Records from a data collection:
★ ★ ★ ★ ★

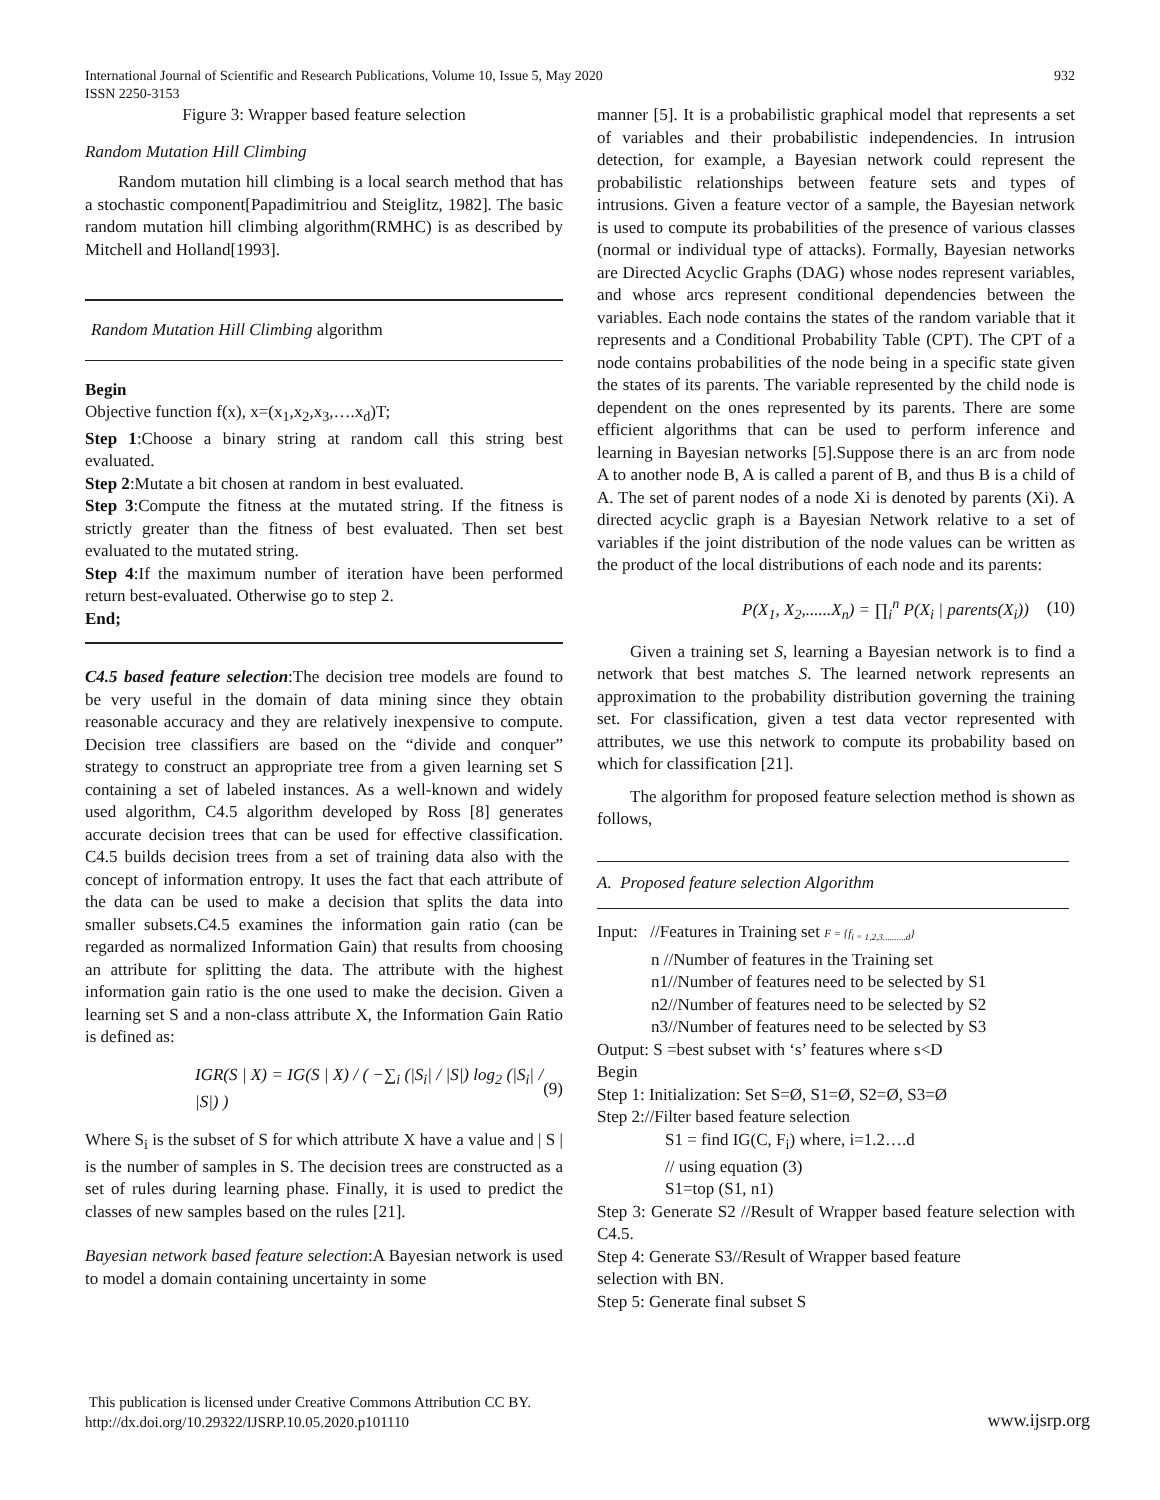International Journal of Scientific and Research Publications, Volume 10, Issue 5, May 2020 932
ISSN 2250-3153
Figure 3: Wrapper based feature selection
Random Mutation Hill Climbing
Random mutation hill climbing is a local search method that has a stochastic component[Papadimitriou and Steiglitz, 1982]. The basic random mutation hill climbing algorithm(RMHC) is as described by Mitchell and Holland[1993].
Random Mutation Hill Climbing algorithm
Begin
Objective function f(x), x=(x<sub>1</sub>,x<sub>2</sub>,x<sub>3</sub>,….x<sub>d</sub>)T;
Step 1:Choose a binary string at random call this string best evaluated.
Step 2:Mutate a bit chosen at random in best evaluated.
Step 3:Compute the fitness at the mutated string. If the fitness is strictly greater than the fitness of best evaluated. Then set best evaluated to the mutated string.
Step 4:If the maximum number of iteration have been performed return best-evaluated. Otherwise go to step 2.
End;
C4.5 based feature selection:The decision tree models are found to be very useful in the domain of data mining since they obtain reasonable accuracy and they are relatively inexpensive to compute. Decision tree classifiers are based on the “divide and conquer” strategy to construct an appropriate tree from a given learning set S containing a set of labeled instances. As a well-known and widely used algorithm, C4.5 algorithm developed by Ross [8] generates accurate decision trees that can be used for effective classification. C4.5 builds decision trees from a set of training data also with the concept of information entropy. It uses the fact that each attribute of the data can be used to make a decision that splits the data into smaller subsets.C4.5 examines the information gain ratio (can be regarded as normalized Information Gain) that results from choosing an attribute for splitting the data. The attribute with the highest information gain ratio is the one used to make the decision. Given a learning set S and a non-class attribute X, the Information Gain Ratio is defined as:
IGR(S | X) = IG(S | X) / ( −∑<sub>i</sub> (|S<sub>i</sub>| / |S|) log<sub>2</sub> (|S<sub>i</sub>| / |S|) ) (9)
Where S<sub>i</sub> is the subset of S for which attribute X have a value and | S | is the number of samples in S. The decision trees are constructed as a set of rules during learning phase. Finally, it is used to predict the classes of new samples based on the rules [21].
Bayesian network based feature selection:A Bayesian network is used to model a domain containing uncertainty in some
manner [5]. It is a probabilistic graphical model that represents a set of variables and their probabilistic independencies. In intrusion detection, for example, a Bayesian network could represent the probabilistic relationships between feature sets and types of intrusions. Given a feature vector of a sample, the Bayesian network is used to compute its probabilities of the presence of various classes (normal or individual type of attacks). Formally, Bayesian networks are Directed Acyclic Graphs (DAG) whose nodes represent variables, and whose arcs represent conditional dependencies between the variables. Each node contains the states of the random variable that it represents and a Conditional Probability Table (CPT). The CPT of a node contains probabilities of the node being in a specific state given the states of its parents. The variable represented by the child node is dependent on the ones represented by its parents. There are some efficient algorithms that can be used to perform inference and learning in Bayesian networks [5].Suppose there is an arc from node A to another node B, A is called a parent of B, and thus B is a child of A. The set of parent nodes of a node Xi is denoted by parents (Xi). A directed acyclic graph is a Bayesian Network relative to a set of variables if the joint distribution of the node values can be written as the product of the local distributions of each node and its parents:
P(X<sub>1</sub>, X<sub>2</sub>,......X<sub>n</sub>) = ∏<sub>i</sub><sup>n</sup> P(X<sub>i</sub> | parents(X<sub>i</sub>)) (10)
Given a training set S, learning a Bayesian network is to find a network that best matches S. The learned network represents an approximation to the probability distribution governing the training set. For classification, given a test data vector represented with attributes, we use this network to compute its probability based on which for classification [21].
The algorithm for proposed feature selection method is shown as follows,
A. Proposed feature selection Algorithm
Input: //Features in Training set F = {f<sub>i = 1,2,3..........d</sub>}
n //Number of features in the Training set
n1//Number of features need to be selected by S1
n2//Number of features need to be selected by S2
n3//Number of features need to be selected by S3
Output: S =best subset with ‘s’ features where s<D
Begin
Step 1: Initialization: Set S=Ø, S1=Ø, S2=Ø, S3=Ø
Step 2://Filter based feature selection
S1 = find IG(C, F<sub>i</sub>) where, i=1.2….d
// using equation (3)
S1=top (S1, n1)
Step 3: Generate S2 //Result of Wrapper based feature selection with C4.5.
Step 4: Generate S3//Result of Wrapper based feature
selection with BN.
Step 5: Generate final subset S
This publication is licensed under Creative Commons Attribution CC BY.
http://dx.doi.org/10.29322/IJSRP.10.05.2020.p101110
www.ijsrp.org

★ ★ ★ ★ ★

Lines from the entries that contain the string "evaluated" are what must be copied.

■ RESULT FOR THIS TASK ■
Step 1:Choose a binary string at random call this string best evaluated.
Step 2:Mutate a bit chosen at random in best evaluated.
Step 3:Compute the fitness at the mutated string. If the fitness is strictly greater than the fitness of best evaluated. Then set best evaluated to the mutated string.
Step 4:If the maximum number of iteration have been performed return best-evaluated. Otherwise go to step 2.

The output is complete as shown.